The population boom in Latin America and Asia will push up gas demand, while in non-OECD Asia and Middle East countries industry should be the main stimulus for 3.5%/year demand growth.

India and Indonesia require increasing gas volumes for fertilizer production, and the Middle East needs gas for seawater desalinization and industry.

Chabrelie expects a 3%/year gas demand growth rate in Latin America and Africa.

Although gas-to-liquids production should open a market for natural gas as a vehicle fuel, Chabrelie sees only modest prospects for GTL in the medium term because of its poor energy yield, costly process, and high CO2 emissions.

LNG

LNG use, Chabrelie said, is stimulated by “new fundamentals”-higher gas prices in certain markets, stagnating production in the US and UK North Sea, the emergence of China and India as new markets, and the liberalization of energy markets. LNG brings the end of destination clauses and multiplies the number of commercial gas flows and traders.

Trade via LNG carriers is expected to grow by 7%/year by 2020, boosting LNG’s share of world gas trade to 38% from the current 22%.

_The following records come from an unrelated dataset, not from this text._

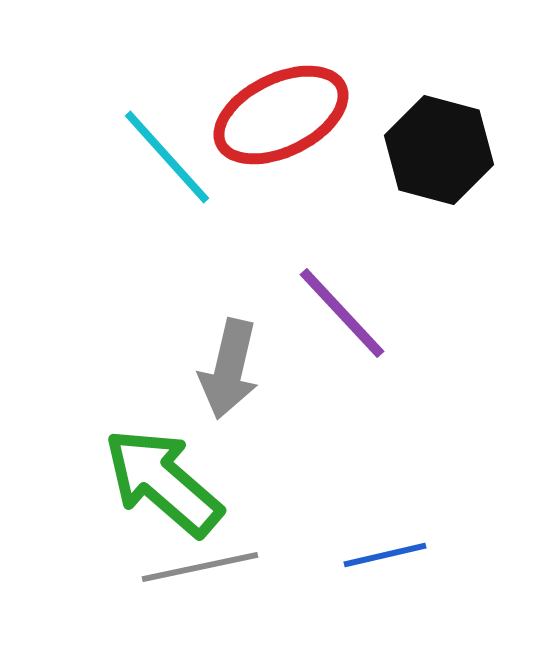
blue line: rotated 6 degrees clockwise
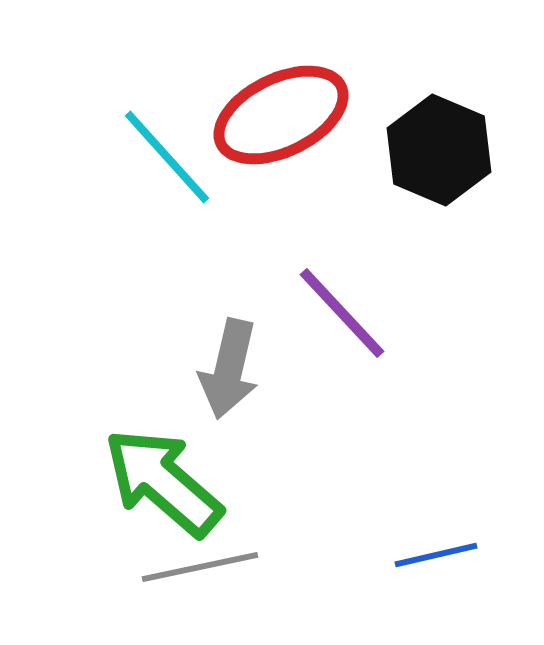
black hexagon: rotated 8 degrees clockwise
blue line: moved 51 px right
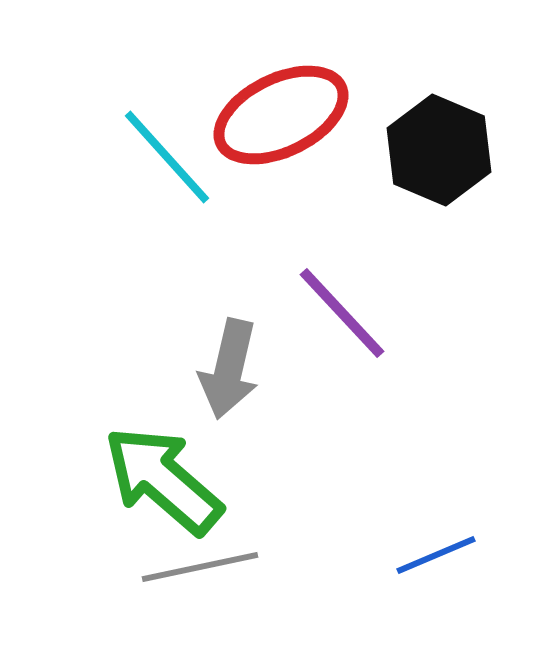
green arrow: moved 2 px up
blue line: rotated 10 degrees counterclockwise
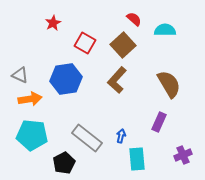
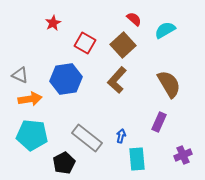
cyan semicircle: rotated 30 degrees counterclockwise
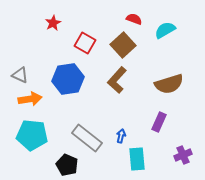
red semicircle: rotated 21 degrees counterclockwise
blue hexagon: moved 2 px right
brown semicircle: rotated 104 degrees clockwise
black pentagon: moved 3 px right, 2 px down; rotated 20 degrees counterclockwise
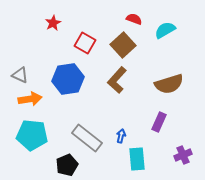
black pentagon: rotated 25 degrees clockwise
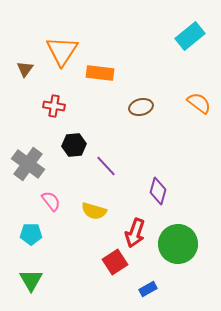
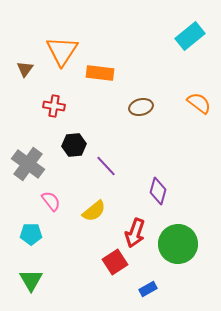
yellow semicircle: rotated 55 degrees counterclockwise
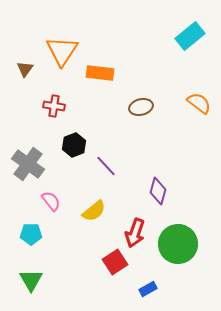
black hexagon: rotated 15 degrees counterclockwise
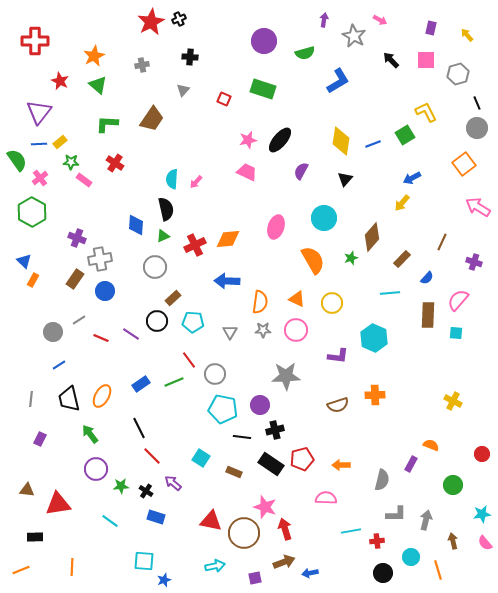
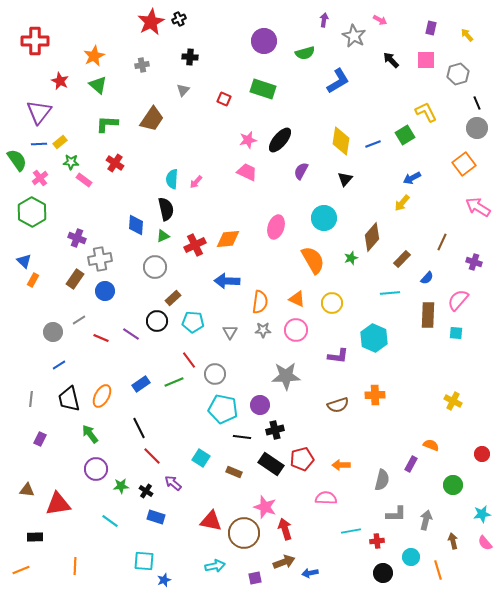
orange line at (72, 567): moved 3 px right, 1 px up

But risks and uncertainties linked to spiraling gas prices could constrain LNG demand, particularly in the US. There the hitherto costly development of domestic gas reserves will become possible as will a gas pipeline from Alaska. Alternative energies for industry might replace expensive gas. For example, the power generation industry might turn to new “clean coal” technology, and nuclear power could make a comeback.

High gas prices also could spark LNG-pipeline competition as major new gas lines come on stream, Chabrelie said.

Over the next few years the LNG market will develop sporadically because of large investment requirements, erosion of recent cost reductions, and competition among projects. Nevertheless, LNG will remain central to a global gas market.